Muhafazakâr medyada “Bunu da gördük” diyerek propagandası yapılan “türbanlı asker” fotoğraflarını hatırlıyor musunuz? İşte onlardan birisinin geçmişte FETÖ’nün öğrenci evlerinde kaldığı ortaya çıkmış. Ağabeyinin de bunu itiraf eden açıklamaları olmuş. Ancak bizzat SADAT Başkanı Adnan Tanrıverdi’nin devreye girerek “FETÖ’cü değil” diye referans olduğu, söz konusu ismin harp okuluna alınmasını sağladığı anlatılıyor. Bu tür tartışmalarda, kendileri de bir zamanlar FETÖ ile aynı menzile yürüyen emekli askerlerin en tipik argümanları; “17-25’ten önceymiş” ya da “artık yolunu ayırmış”.
‘PES’ DEDİRTEN OLAYLAR
Gerilim öyle bir noktaya gelmiş ki… Kamuoyunun yakından tanıdığı bir amiral, mülakatların yapıldığı binaya kadar gelerek, “FETÖ bağlantılı bu isimleri bizim okulumuza alamazsınız” diyerek isyan etmiş. Bunun sebebi, kimi adayların FETÖ okullarından gelen geçmişiymiş. Bu tartışma sırasında, komisyondaki eski askerlerden bazılarının da çocuklarını FETÖ okuluna verdiği anlaşılmış. Amiral duruma “pes” demiş. Bir başkasında, mülakatlardan çıkan bir kadın yarbay, “Bunlar okula FETÖ’cüleri alıyorlar” diyerek isyan etmiş.
Daha da ötesi var…
Askerlerin şikâyetleri doruğa çıkıp mülakatlarda yaşananlar Milli Savunma Üniversitesi Rektörlüğü’ne kadar gidince, rektörlüğün kritik bir ismi, mülakatların yapıldığı binaya gelmiş. Askerlerle de diyaloğu iyi olan sivil isim, komisyondakileri toplayarak uyarılarda bulunmuş. Onlara “Sizden ideolojik değil, liyakate dayanan seçim yapmanızı istiyoruz” demiş.

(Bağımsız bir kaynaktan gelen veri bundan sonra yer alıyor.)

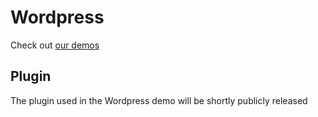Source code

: # Wordpress

Check out [our demos](../demos.md)

## Plugin
The plugin used in the Wordpress demo will be shortly publicly released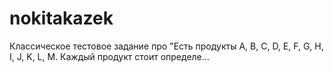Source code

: # nokitakazek
Классическое тестовое задание про "Есть продукты A, B, C, D, E, F, G, H, I, J, K, L, M. Каждый продукт стоит определе…
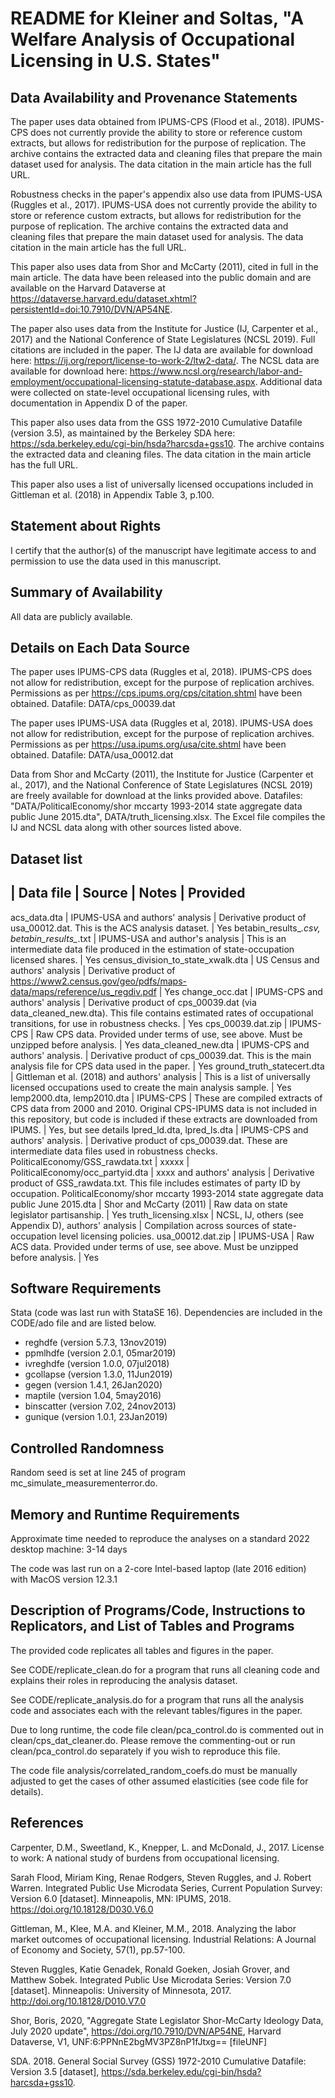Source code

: # README for Kleiner and Soltas, "A Welfare Analysis of Occupational Licensing in U.S. States"

## Data Availability and Provenance Statements

The paper uses data obtained from IPUMS-CPS (Flood et al., 2018). IPUMS-CPS does not currently provide the ability to store or reference custom extracts, but allows for redistribution for the purpose of replication. The archive contains the extracted data and cleaning files that prepare the main dataset used for analysis. The data citation in the main article has the full URL.

Robustness checks in the paper's appendix also use data from IPUMS-USA (Ruggles et al., 2017). IPUMS-USA does not currently provide the ability to store or reference custom extracts, but allows for redistribution for the purpose of replication. The archive contains the extracted data and cleaning files that prepare the main dataset used for analysis. The data citation in the main article has the full URL.

This paper also uses data from Shor and McCarty (2011), cited in full in the main article. The data have been released into the public domain and are available on the Harvard Dataverse at https://dataverse.harvard.edu/dataset.xhtml?persistentId=doi:10.7910/DVN/AP54NE.

The paper also uses data from the Institute for Justice (IJ, Carpenter et al., 2017) and the National Conference of State Legislatures (NCSL 2019). Full citations are included in the paper. The IJ data are available for download here: https://ij.org/report/license-to-work-2/ltw2-data/. The NCSL data are available for download here: https://www.ncsl.org/research/labor-and-employment/occupational-licensing-statute-database.aspx. Additional data were collected on state-level occupational licensing rules, with documentation in Appendix D of the paper.

This paper also uses data from the GSS 1972-2010 Cumulative Datafile (version 3.5), as maintained by the Berkeley SDA here: https://sda.berkeley.edu/cgi-bin/hsda?harcsda+gss10. The archive contains the extracted data and cleaning files. The data citation in the main article has the full URL.

This paper also uses a list of universally licensed occupations included in Gittleman et al. (2018) in Appendix Table 3, p.100.

## Statement about Rights

 I certify that the author(s) of the manuscript have legitimate access to and permission to use the data used in this manuscript.

 ## Summary of Availability

 All data are publicly available.

 ## Details on Each Data Source

The paper uses IPUMS-CPS data (Ruggles et al, 2018). IPUMS-CPS does not allow for redistribution, except for the purpose of replication archives. Permissions as per https://cps.ipums.org/cps/citation.shtml have been obtained. Datafile: DATA/cps_00039.dat

The paper uses IPUMS-USA data (Ruggles et al, 2018). IPUMS-USA does not allow for redistribution, except for the purpose of replication archives. Permissions as per https://usa.ipums.org/usa/cite.shtml have been obtained. Datafile: DATA/usa_00012.dat

Data from Shor and McCarty (2011), the Institute for Justice (Carpenter et al., 2017), and the National Conference of State Legislatures (NCSL 2019) are freely available for download at the links provided above. Datafiles: "DATA/PoliticalEconomy/shor mccarty 1993-2014 state aggregate data public June 2015.dta", DATA/truth_licensing.xlsx. The Excel file compiles the IJ and NCSL data along with other sources listed above.

## Dataset list

| Data file        | Source    | Notes      | Provided
--------------------------------------------------------
acs_data.dta    | IPUMS-USA and authors' analysis | Derivative product of usa_00012.dat. This is the ACS analysis dataset. | Yes
betabin_results_*.csv, betabin_results_*.txt | IPUMS-USA and author's analysis | This is an intermediate data file produced in the estimation of state-occupation licensed shares. | Yes
census_division_to_state_xwalk.dta | US Census and authors' analysis | Derivative product of https://www2.census.gov/geo/pdfs/maps-data/maps/reference/us_regdiv.pdf | Yes
change_occ.dat | IPUMS-CPS and authors' analysis | Derivative product of cps_00039.dat (via data_cleaned_new.dta). This file contains estimated rates of occupational transitions, for use in robustness checks. | Yes
cps_00039.dat.zip | IPUMS-CPS | Raw CPS data. Provided under terms of use, see above. Must be unzipped before analysis. | Yes
data_cleaned_new.dta | IPUMS-CPS and authors' analysis. | Derivative product of cps_00039.dat. This is the main analysis file for CPS data used in the paper. | Yes
ground_truth_statecert.dta | Gittleman et al. (2018) and authors' analysis | This is a list of universally licensed occupations used to create the main analysis sample. | Yes
lemp2000.dta, lemp2010.dta | IPUMS-CPS | These are compiled extracts of CPS data from 2000 and 2010. Original CPS-IPUMS data is not included in this repository, but code is included if these extracts are downloaded from IPUMS. | Yes, but see details
lpred_ld.dta, lpred_ls.dta | IPUMS-CPS and authors' analysis. | Derivative product of cps_00039.dat. These are intermediate data files used in robustness checks.
PoliticalEconomy/GSS_rawdata.txt | xxxxx |
PoliticalEconomy/occ_partyid.dta | xxxx and authors' analysis | Derivative product of GSS_rawdata.txt. This file includes estimates of party ID by occupation.
PoliticalEconomy/shor mccarty 1993-2014 state aggregate data public June 2015.dta | Shor and McCarty (2011) | Raw data on state legislator partisanship. | Yes
truth_licensing.xlsx | NCSL, IJ, others (see Appendix D), authors' analysis | Compilation across sources of state-occupation level licensing policies.
usa_00012.dat.zip | IPUMS-USA | Raw ACS data. Provided under terms of use, see above. Must be unzipped before analysis. | Yes

## Software Requirements

Stata (code was last run with StataSE 16). Dependencies are included in the CODE/ado file and are listed below.
- reghdfe (version 5.7.3, 13nov2019)
- ppmlhdfe (version 2.0.1, 05mar2019)
- ivreghdfe (version 1.0.0, 07jul2018)
- gcollapse (version 1.3.0, 11Jun2019)
- gegen (version 1.4.1, 26Jan2020)
- maptile (version 1.04, 5may2016)
- binscatter (version 7.02, 24nov2013)
- gunique (version 1.0.1, 23Jan2019)

## Controlled Randomness

Random seed is set at line 245 of program mc_simulate_measurementerror.do.

## Memory and Runtime Requirements

Approximate time needed to reproduce the analyses on a standard 2022 desktop machine: 3-14 days

The code was last run on a 2-core Intel-based laptop (late 2016 edition) with MacOS version 12.3.1

## Description of Programs/Code, Instructions to Replicators, and List of Tables and Programs

The provided code replicates all tables and figures in the paper.

See CODE/replicate_clean.do for a program that runs all cleaning code and explains their roles in reproducing the analysis dataset.

See CODE/replicate_analysis.do for a program that runs all the analysis code and associates each with the relevant tables/figures in the paper.

Due to long runtime, the code file clean/pca_control.do is commented out in clean/cps_dat_cleaner.do. Please remove the commenting-out or run clean/pca_control.do separately if you wish to reproduce this file.

The code file analysis/correlated_random_coefs.do must be manually adjusted to get the cases of other assumed elasticities (see code file for details).

## References

Carpenter, D.M., Sweetland, K., Knepper, L. and McDonald, J., 2017. License to work: A national study of burdens from occupational licensing.

Sarah Flood, Miriam King, Renae Rodgers, Steven Ruggles, and J. Robert Warren. Integrated Public Use Microdata Series, Current Population Survey: Version 6.0 [dataset]. Minneapolis, MN: IPUMS, 2018. https://doi.org/10.18128/D030.V6.0

Gittleman, M., Klee, M.A. and Kleiner, M.M., 2018. Analyzing the labor market outcomes of occupational licensing. Industrial Relations: A Journal of Economy and Society, 57(1), pp.57-100.

Steven Ruggles, Katie Genadek, Ronald Goeken, Josiah Grover, and Matthew Sobek. Integrated Public Use Microdata Series: Version 7.0 [dataset]. Minneapolis: University of Minnesota, 2017. http://doi.org/10.18128/D010.V7.0

Shor, Boris, 2020, "Aggregate State Legislator Shor-McCarty Ideology Data, July 2020 update", https://doi.org/10.7910/DVN/AP54NE, Harvard Dataverse, V1, UNF:6:PPNnE2bgMV3PZ8nP1fJtxg== [fileUNF]

SDA. 2018. General Social Survey (GSS) 1972-2010 Cumulative Datafile: Version 3.5 [dataset], https://sda.berkeley.edu/cgi-bin/hsda?harcsda+gss10.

Rektörlüğü bile bu noktaya getiren, komisyonların bazılarında yaşanan kan donduran diyaloglarmış. Örneğin bir komisyonda, adaya, “Muhsin Yazıcıoğlu sence kazayla mı suikastla mı öldü” diye soru sorulmuş. Birinde, “asrın lideri” diye anılarak, adayın Erdoğan’a bakışı sorgulanmış. Hatta birinde Atatürk ile Erdoğan’ı karşılaştıran yorum yaptırılmış. Bu sorular, “Milli ve yerli aday seçiyoruz” diyerek gerekçelendiriliyormuş.
‘MEHDİ GELSİN, LAİKLİK GİTSİN’ DEMİŞTİ
Olaylar, yaşananlar uzayıp gidiyor…
Dinlediklerimden sonra SADAT Kurucusu Adnan Tanrıverdi’nin meşhur videosunu açıyorum. “Eyalet sistemi getirilmelidir, Kürtlerin ve diğer etnik grupların özerklik talepleri karşılanmalıdır, Cumhurbaşkanlığı’na Eyyübileri simgeleyen bir yıldız daha eklenmelidir” diyerek hayalindeki düzeni anlatıyor.
Bir görüntüde FETÖ kanalına çıkmış, “Resmi ideoloji anayasada olmasın, anayasada laiklik ilkesi olmasın” diyerek anayasanın ilk dört maddesinin değiştirilmesi projesini anlatıyor.
Diğer videoda ise bir zamanlar yazarı olduğu Akit mikrofonuna, “Mehdi gelecek, ortamı buna göre hazırlamalıyız” diye konuşuyor.
Kapatıyorum…
Gündüz gözüyle yıldızları bu denli parlak görüyorsak suçlu yıldızlar değil, belki de her şey dipsiz bir kuyuda olduğumuzdan, diyorum.